The silver medal went to Yannick LaSalle of Les Fougeres for this dish of Arctic char and butternut squash puree.

Briana Kim’s win represents a first in the history of GMP in Ottawa, and quite possibly in the country: a vegan dish out-muscling the meatier competition. Kim wowed the judges with a simple dish of mushrooms: miso marinated, smoked, and mousse-ed. Sharing the bowl were bursts of sweet and juice, which came from pickled pear and compressed cucumber, bits of charred cabbage, a slice of blistered shishito pepper, and petals of pearl onion. Kim then poured an umami-potent broth overtop, starring kombu and charred onion. Resting on the lip of the bowl: a brown rice cracker, speckled with fennel and coriander seeds. It was simple dish, but complex in flavour and beautifully balanced. Kim matched her dish not with wine (or beer or cider or rye), but with sake from the Ontario Spring Water Sake Company: Junmai Genshu, light and fruity, but also rich and complex, much like Kim’s dish.

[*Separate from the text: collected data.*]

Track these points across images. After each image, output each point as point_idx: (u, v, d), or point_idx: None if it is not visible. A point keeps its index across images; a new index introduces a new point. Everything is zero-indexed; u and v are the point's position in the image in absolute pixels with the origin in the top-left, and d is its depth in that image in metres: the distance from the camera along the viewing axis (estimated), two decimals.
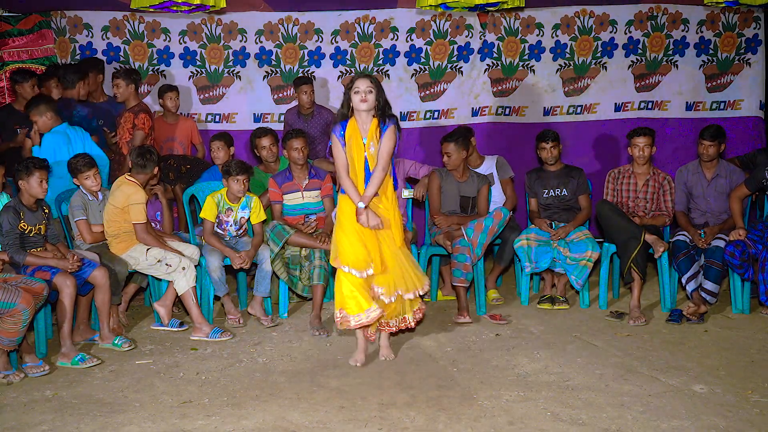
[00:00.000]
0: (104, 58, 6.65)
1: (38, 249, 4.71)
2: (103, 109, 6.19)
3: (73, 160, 5.06)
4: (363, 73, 4.43)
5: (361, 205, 4.32)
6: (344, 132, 4.35)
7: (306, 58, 6.86)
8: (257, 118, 6.88)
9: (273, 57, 6.84)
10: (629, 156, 5.75)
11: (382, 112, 4.33)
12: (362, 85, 4.28)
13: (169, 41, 6.75)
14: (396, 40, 6.85)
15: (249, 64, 6.84)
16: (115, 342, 4.79)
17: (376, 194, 4.36)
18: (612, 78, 6.98)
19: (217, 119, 6.89)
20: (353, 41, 6.84)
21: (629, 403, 3.81)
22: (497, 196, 5.89)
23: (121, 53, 6.70)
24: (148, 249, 5.07)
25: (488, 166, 5.98)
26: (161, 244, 5.12)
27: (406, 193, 5.82)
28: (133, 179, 5.13)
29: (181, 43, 6.76)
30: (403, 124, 6.85)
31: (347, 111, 4.36)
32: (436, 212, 5.69)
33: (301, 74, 6.77)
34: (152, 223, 5.37)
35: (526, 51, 6.91)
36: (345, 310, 4.35)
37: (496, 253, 5.87)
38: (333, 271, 5.61)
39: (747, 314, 5.34)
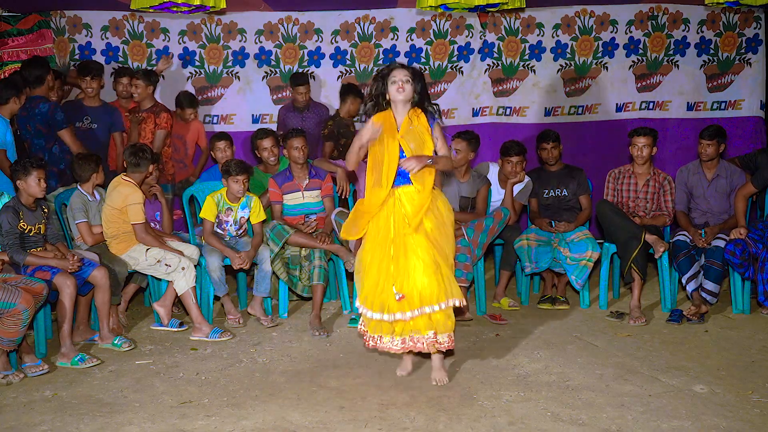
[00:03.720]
0: (103, 58, 6.65)
1: (38, 249, 4.70)
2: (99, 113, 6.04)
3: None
4: (401, 63, 4.16)
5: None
6: (372, 122, 4.06)
7: (306, 58, 6.85)
8: (256, 119, 6.87)
9: (272, 57, 6.84)
10: (630, 156, 5.75)
11: (421, 103, 4.05)
12: (399, 74, 4.00)
13: (168, 41, 6.74)
14: (396, 40, 6.85)
15: (248, 65, 6.83)
16: (115, 342, 4.79)
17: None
18: (613, 78, 6.97)
19: (215, 120, 6.88)
20: (353, 41, 6.84)
21: (629, 403, 3.81)
22: (496, 195, 5.87)
23: (120, 53, 6.69)
24: (147, 249, 5.06)
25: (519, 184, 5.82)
26: (161, 244, 5.12)
27: None
28: (128, 179, 5.12)
29: (180, 44, 6.75)
30: None
31: (381, 102, 4.07)
32: None
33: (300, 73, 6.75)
34: (152, 224, 5.37)
35: (527, 51, 6.91)
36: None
37: (501, 259, 5.81)
38: (333, 271, 5.64)
39: (747, 314, 5.33)
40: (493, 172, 5.88)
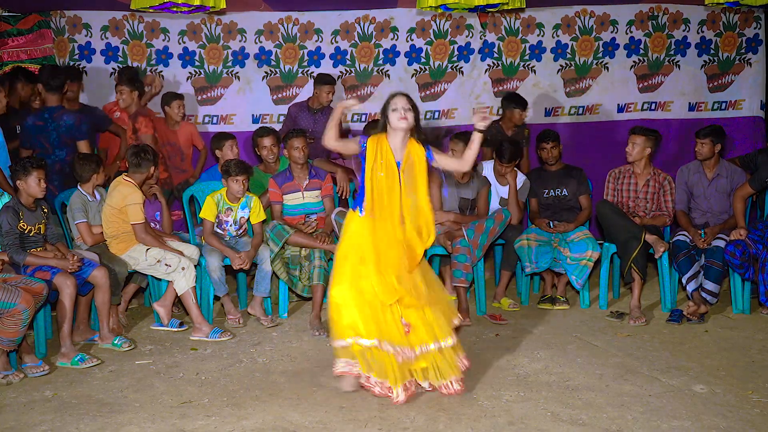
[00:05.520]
0: (103, 58, 6.64)
1: (38, 249, 4.70)
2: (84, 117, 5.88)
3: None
4: (400, 91, 4.09)
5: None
6: (366, 144, 4.00)
7: (306, 58, 6.85)
8: (256, 119, 6.86)
9: (272, 57, 6.83)
10: None
11: (419, 133, 4.02)
12: (401, 102, 3.96)
13: (168, 41, 6.73)
14: (396, 40, 6.85)
15: (248, 65, 6.83)
16: (115, 342, 4.79)
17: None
18: (614, 78, 6.97)
19: (215, 120, 6.87)
20: (353, 41, 6.84)
21: (629, 403, 3.81)
22: (494, 195, 5.87)
23: (120, 53, 6.69)
24: (147, 249, 5.06)
25: (519, 180, 5.85)
26: (161, 243, 5.12)
27: None
28: (129, 179, 5.13)
29: (180, 43, 6.75)
30: None
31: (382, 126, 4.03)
32: (437, 210, 5.67)
33: (301, 74, 6.75)
34: (152, 224, 5.37)
35: (527, 51, 6.90)
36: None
37: (501, 259, 5.80)
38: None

Chef Briana Kim won the event with a simple, but complex and beautifully balanced mushroom dish

Congratulations to all the chefs. It was a brilliant showing. And to Kim, your city salutes you!

She will now move on to the national competition this February in Kelowna. Not sure how a vegetarian chef will manage a black box competition that traditionally contains all sorts of meaty and fishy things … but it will be such fun to find out!

Enormously grateful to my fellow judges: House of Commons executive chef and chair of the Canadian Culinary Federation, Judson Simpson; Thyme & Again creative catering owner and industry trailblazer, Sheila Whyte; chef/owner of Atelier and two-time Canadian Culinary champion Marc Lepine; culinary historian, founder and publisher of Taste &Travel Magazine, Dr. Janet Boileau; last year’s gold medallist, chef Joe Thottungal of Coconut Lagoon; and national culinary advisor for GMP, James Chatto.